The three councils will go forward with the boycott despite an e-mail sent to Oh and ESC president Tom Fazzio, SEAS '06, on Tuesday morning by Athletics Director Dr. M. Dianne Murphy.

Though Murphy requested that the specific contents of the e-mail remain private, Fazzio said that she was "very respectul, and she's open to talking to us," and that she requested to meet with the boycotting councils.
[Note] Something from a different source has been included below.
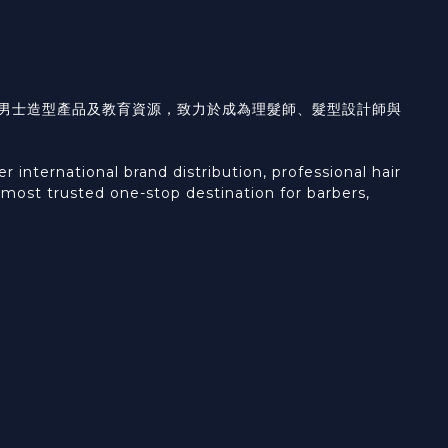
具、男士造型產品及教育資源，致力於成為理髮師、髮型設計師與
international brand distribution, professional hair
e most trusted one-stop destination for barbers,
He added that the councils hoped to meet with Murphy before Homecoming this weekend.

Moutoussis said she requested a statement from CCSC outlining its reasons for boycotting the concessions, but did not receive a response Tuesday from CCSC president Michelle Oh, CC '06. Oh said she sent the email around 1 a.m. on Wednesday.

Oh said that the statement was delayed "for both council and personal reasons." She added that she regrets "several instances of miscommunication on our end that might have led to this kind of decision."

Moutoussis stressed that she already knew the council's reasons for boycotting, but wanted the outline "so I could send it out to our council." In order for the SGA to vote on the issue again, a member of council would have had to call for a vote.

Moutoussis said she plans to forward the outline to her council now that she has it, but that SGA will not be changing its position at this point.

The other councils are still hoping to gain SGA's support, particularly now that GSSC is on board.

"We're hoping SGA will sign onto our combined petition," said ESC's vice president internal Dan Okin, SEAS '07. "We can say that as all three councils involved."

GSSC's decision came following a closed meeting Tuesday night. According to council policy, numbers for the vote cannot be released.

Oh stressed that whatever SGA decides, Barnard students should not be discouraged from getting involved. "Even if SGA doesn't sign on, if a Barnard student wants a t-shirt, she's more than welcome to have one," Oh said.